• Text passage:
====

3.4 Gait speed (cm/s)
The network evidence diagram (Figure 5A) illustrates eight DBS modalities examined in 7 studies (1, 3, 4, 9–11, 18), including 60 HZ-STN-DBS; Central-STN-dDBS; Left-STN-DBS; Posterior-STN-dDBS; Right-STN-DBS; spDBS; STN-DBS; STN + SNr HF-DBS. The network forest plot (Figure 5B) displays the MDs and 95% CIs for all DBS interventions included in this NMA.
Figure 5. Network evidence plot and total effect forest plot (outcome indicator: gait speed). Panel A presents the network evidence plot of the network meta-analysis with Gait speed as the outcome, while Panel B presents the corresponding forest plot.
The results of the network meta-analysis present the mean differences (MDs), 95% confidence intervals (CIs), z-values, and p-values for all 8 DBS interventions on Gait Speed compared to OFF-DBS results are shown in Table 4. Among the included treatments, spDBS exhibited the most substantial therapeutic improvement [MD = 14.5369, 95% CI (7.1313; 21.9425), p = 0.0001], representing the largest statistically significant reduction in motor symptoms. STN-DBS [MD = 11.2475, 95% CI (4.4782; 18.0168), p = 0.0011] also demonstrated robust and clinically meaningful effects, with consistently positive MDs and narrow confidence intervals that do not cross zero.
By contrast, several interventions yielded non-significant results, primarily due to confidence intervals crossing zero or p-values exceeding 0.05. These included 60 HZ-STN-DBS [MD = 11.2475, 95% CI (−5.8632; 28.3582), p = 0.1976], Central-STN-dDBS [MD = 3.2475, 95% CI (−12.9307; 19.4256), p = 0.6940], Posterior-STN-dDBS [MD = 8.4475, 95% CI (−4.7140; 21.6090), p = 0.2084], Right-STN-DBS [MD = 6.2951, 95% CI (−2.3834; 14.9737), p = 0.1551], and STN + SNr HF-DBS [MD = 10.8890, 95% CI (−2.1404; 23.9184), p = 0.1014], indicating limited or inconclusive evidence of therapeutic benefit. Left-STN-DBS demonstrated a borderline effect [MD = 8.0182, 95% CI (−0.6604; 16.6968), p = 0.0702], suggesting a possible treatment advantage that did not reach statistical significance (see Table 4).

====

• Stored data:
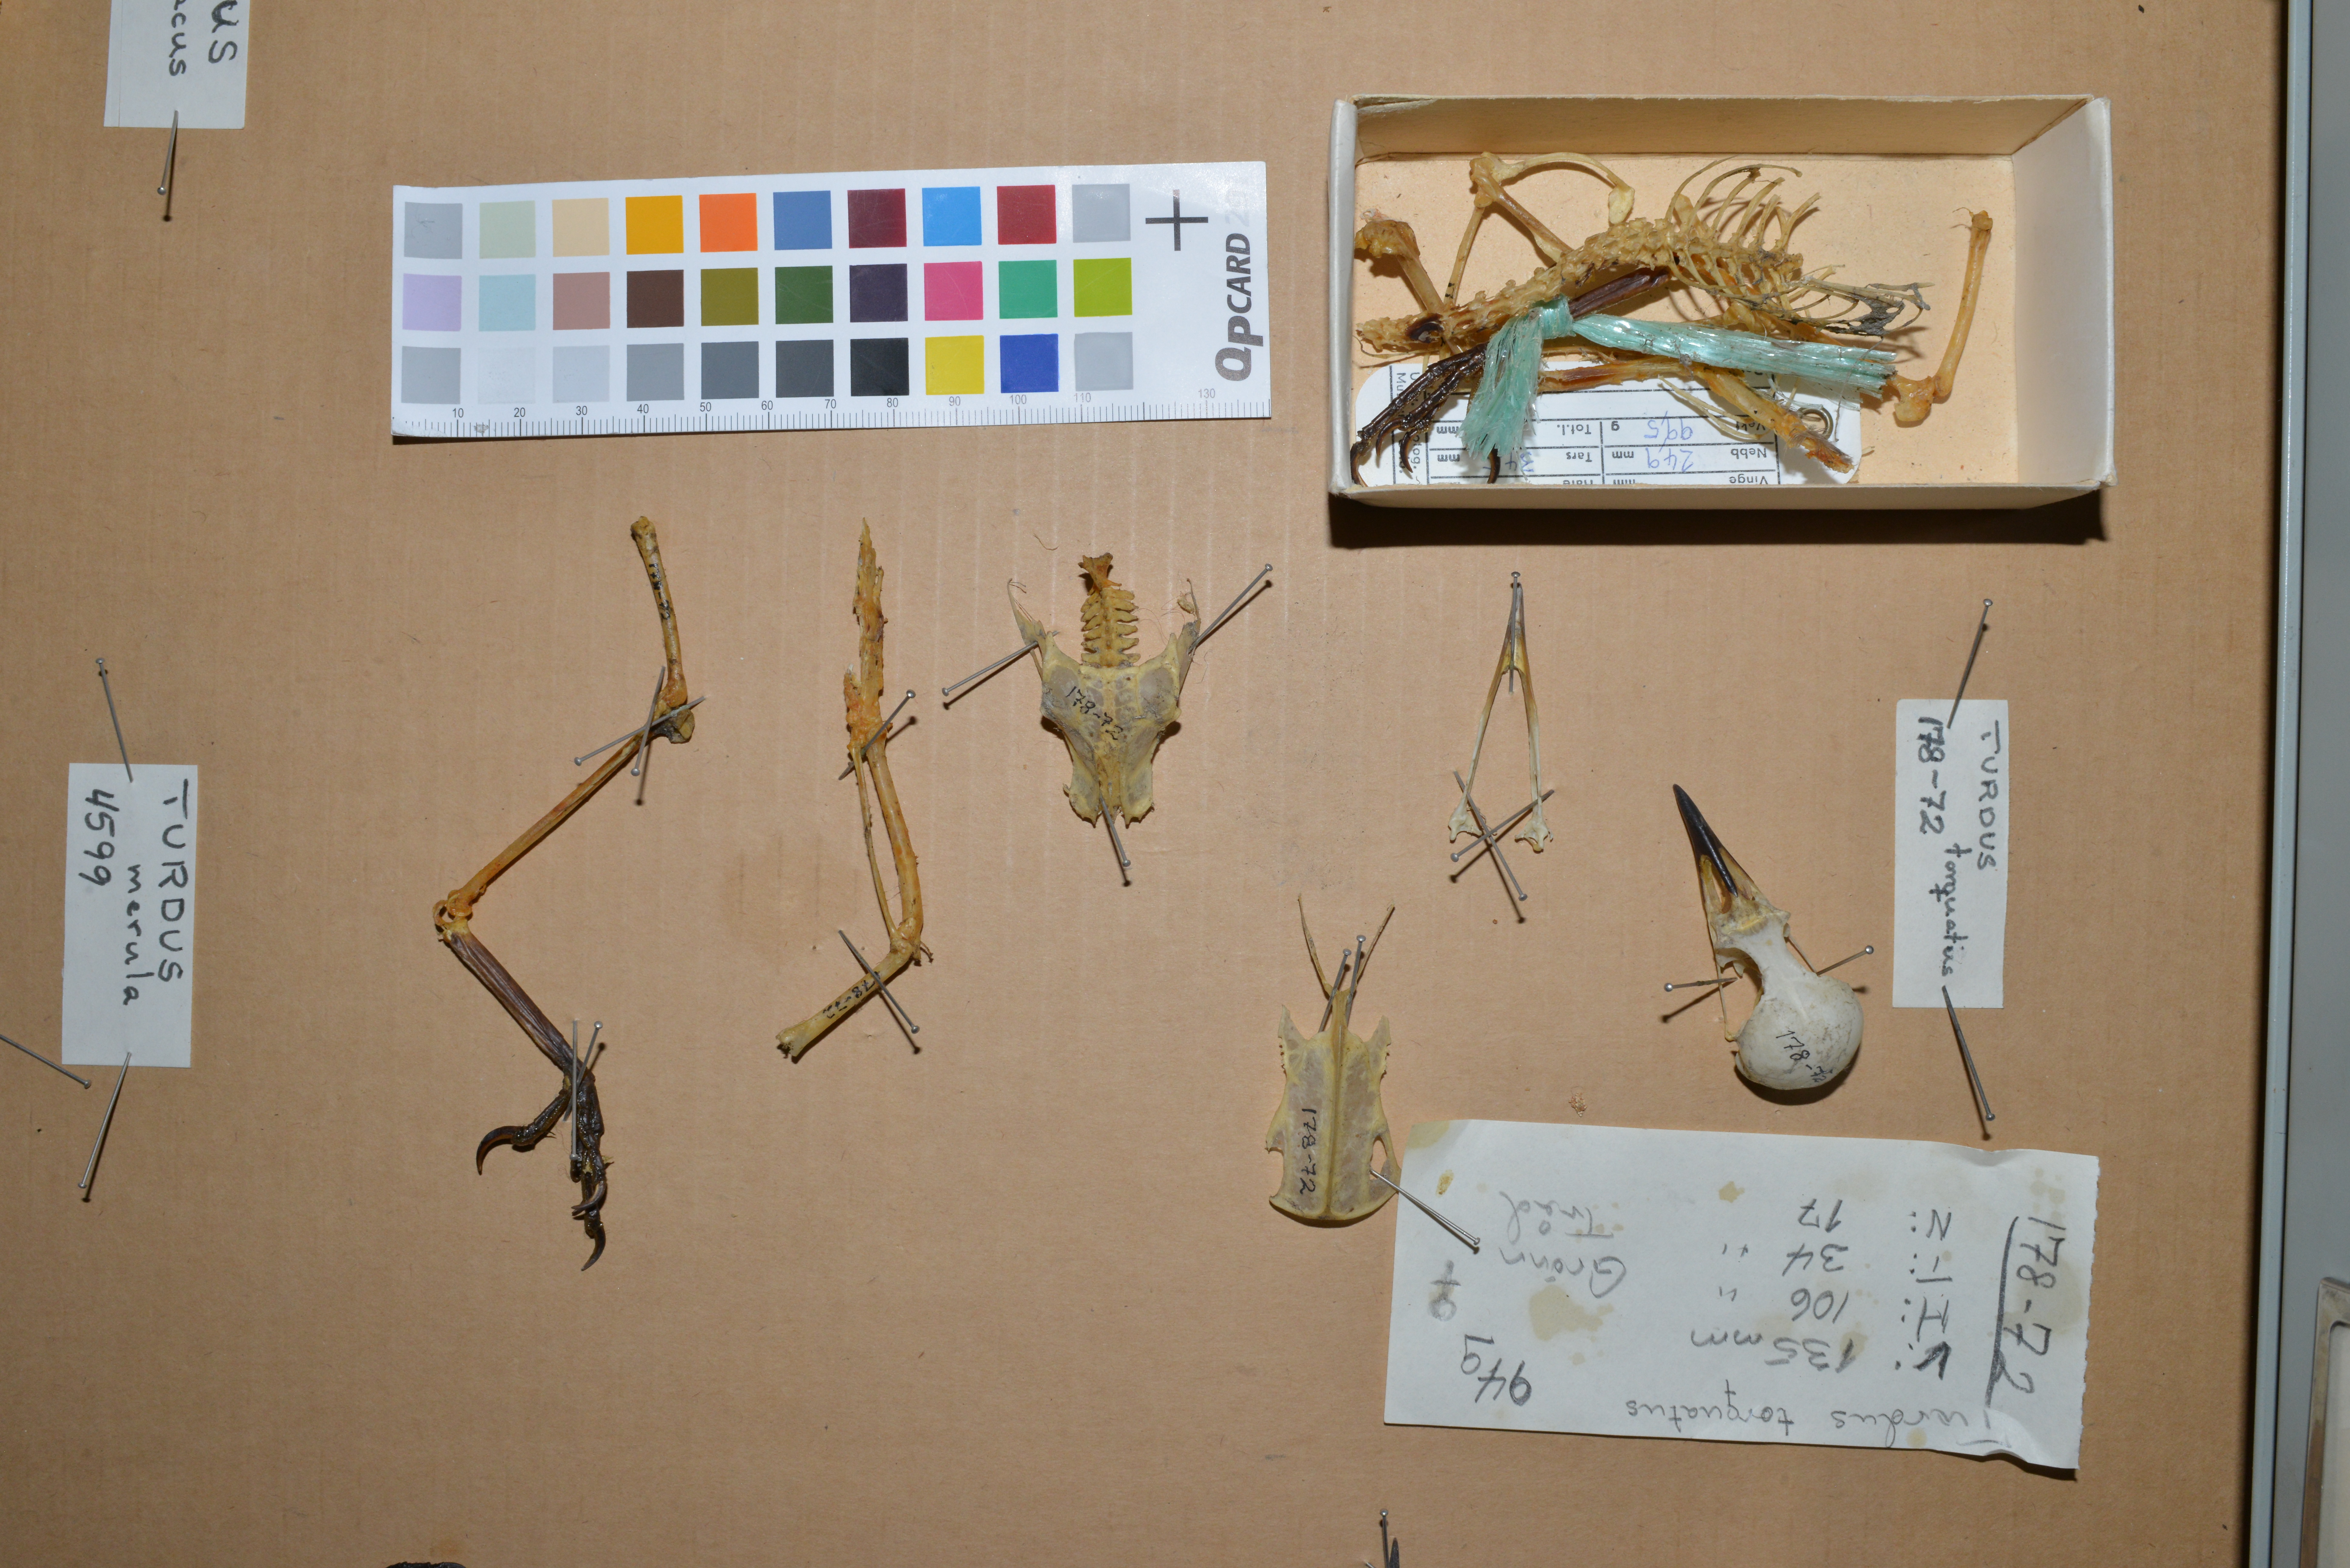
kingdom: Animalia
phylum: Chordata
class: Aves
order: Passeriformes
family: Turdidae
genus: Turdus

====

• What you have to do: Please say whether each statement agrees with the gait speed passage, answering yes or no and quoting the deciding words: (a) The network evidence diagram covers eight DBS modalities from 7 studies. (b) Left-STN-DBS reached statistical significance. (c) spDBS showed the most substantial therapeutic improvement among the included treatments.

• The answer:
(a) Yes: "illustrates eight DBS modalities examined in 7 studies"
(b) No: "suggesting a possible treatment advantage that did not reach statistical significance"
(c) Yes: "Among the included treatments, spDBS exhibited the most substantial therapeutic improvement"